An undergraduate creative writing course became a news story recently after the Vice site Motherboard revealed that the University of Pennsylvania was offering a spring semester class called "Wasting time on the Internet." Things got meta when thousands of people wasted time at work sharing links to the course description and related stories on social media.
The professor teaching the course is the acclaimed American poet Kenneth Goldsmith. He tells Business Insider that he of course meant for the title of his weekly experimental class to be provocative, but he figured it would only grab attention within a limited sphere. In the three-hour class, students will distract themselves across as many screens as they like without communicating verbally before writing a creative piece on their experience.

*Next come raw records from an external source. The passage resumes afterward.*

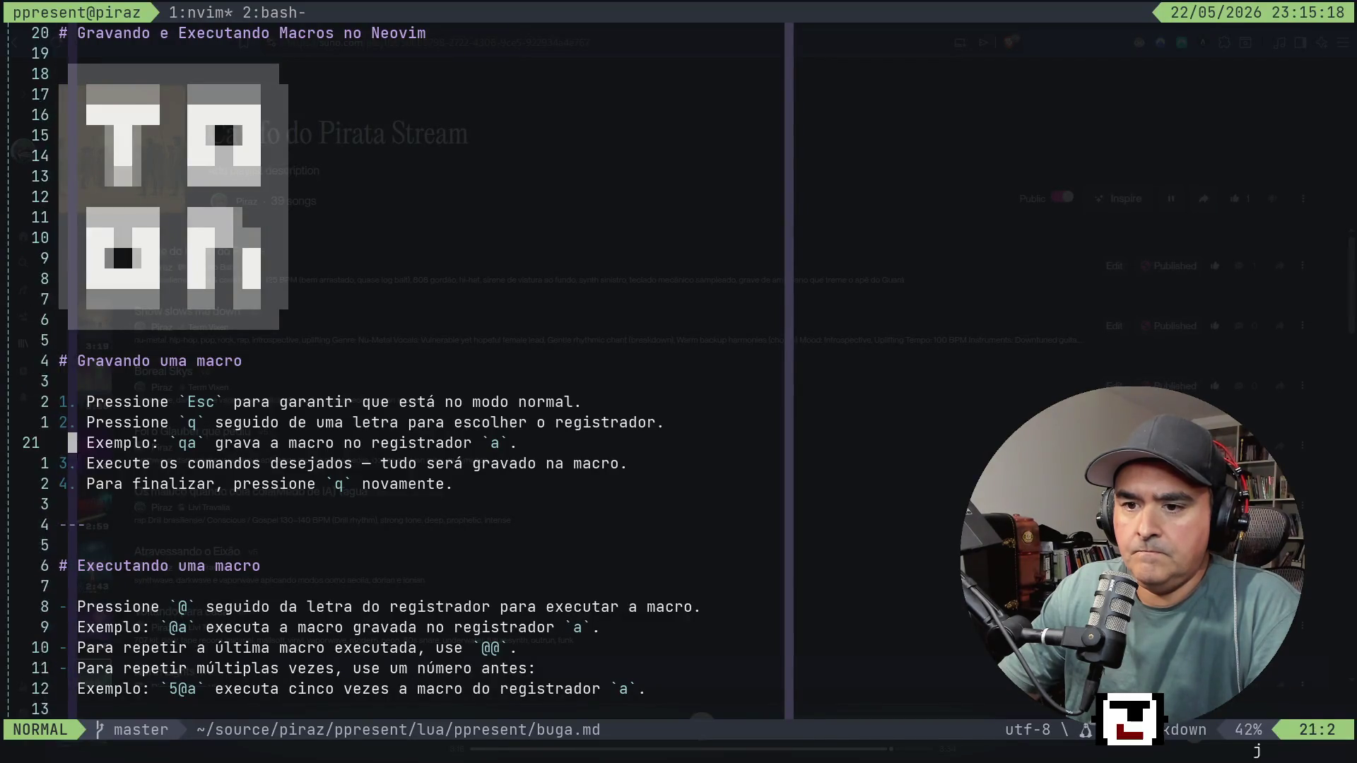
{"action": "key", "text": "k"}
{"action": "key", "text": "k"}
{"action": "key", "text": "k"}
{"action": "key", "text": "k"}
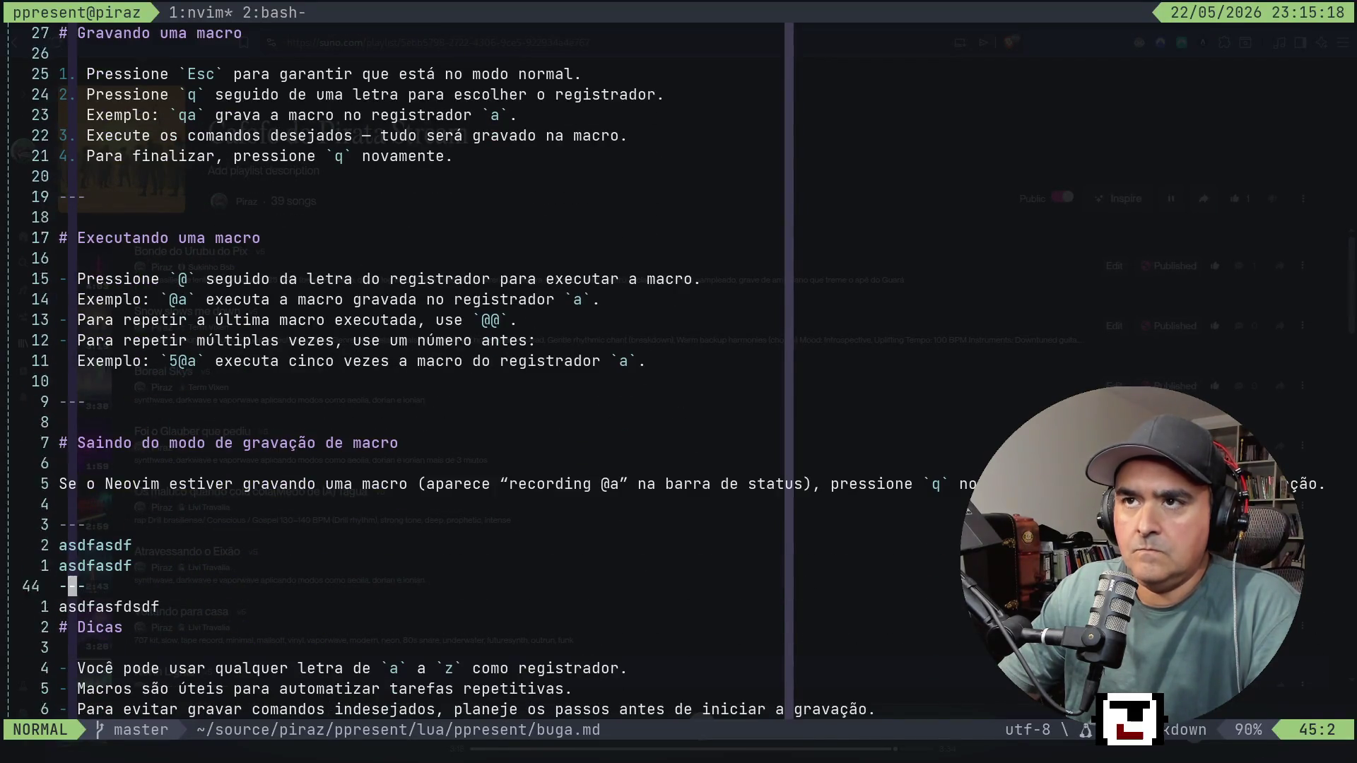
Glance at the agent's tmux window, return to Neovim, and list the git-changed files.
{"action": "key", "text": "ctrl+b"}
{"action": "key", "text": "2"}
{"action": "key", "text": "ctrl+b"}
{"action": "key", "text": "1"}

Goldsmith explains that he was frustrated by thinkpieces about the internet making us dumber, along with things like the "anti-screen" movement. "I'm thinking, 'No, the internet is actually making us smarter. We're reading and writing more than we have in a generation, and yet somehow it's not being proposed or being seen as being properly literary," he says.
He says that his students will be spending the rest of their lives in front of computer and smartphone screens, and so he wants to teach his students that they don't need to be ashamed of their habits.
"I think that we are a very guilt-ridden culture about the time that we're spending on the internet. I'm trying to get rid of those notions," he says.
Goldsmith is not going to impose any restrictions on his students, either. He explains:
If they want to watch three hours of porn and write a great piece of erotica inspired by it, I'm all for it. If they want to troll right wing sites and grab dialogue for a spy story that's nefarious and hate-filled, then they can do that as well. I mean — what they want to do. I feel that just by their engagement on the internet they'll be expressing themselves. Who they are, their likes, their interests, their politics. One thing they could do is they could check their browser history and present it as a memoir to me, which I think would be indicative of who they are. As indicative as a conventional memoir.
Despite what the above may suggest, he's approaching this class from a highbrow perspective. There will be supplemental readings from the likes of André Breton, the founder of Surrealism.
"Breton proposes that the best state of the entire culture would be sleep walking and a dream state. And then I really sort of think we're in that state right now, induced by our electronics and our distractions. So the idea is to tap into a new electronic collective unconscious and see what kind of new automatic writing emerges out of that," Goldsmith says.
Goldsmith says there were critics saying, "Why would I spend $50,000 for my kid to waste time on the internet?," but the class has been very popular at UPenn among both students and faculty. Goldsmith tells us that hundreds of students applied to the class, but he limited it to just 15 students. He also says the English Department has been supportive and the school enjoys the publicity.
To Goldsmith, he will be exposing his students to the artistic tradition of letting your mind wander in the pursuit of creative inspiration. If he's successful, they'll stop seeing their social media-posting, listicle-reading, YouTube-watching habits as dirty indulgences, and appreciate them as engaging aspects of the modern world.
"This is not television; this is not passive," he says. "We're actually actively seeking out content that we find stimulating. What could be better than that?"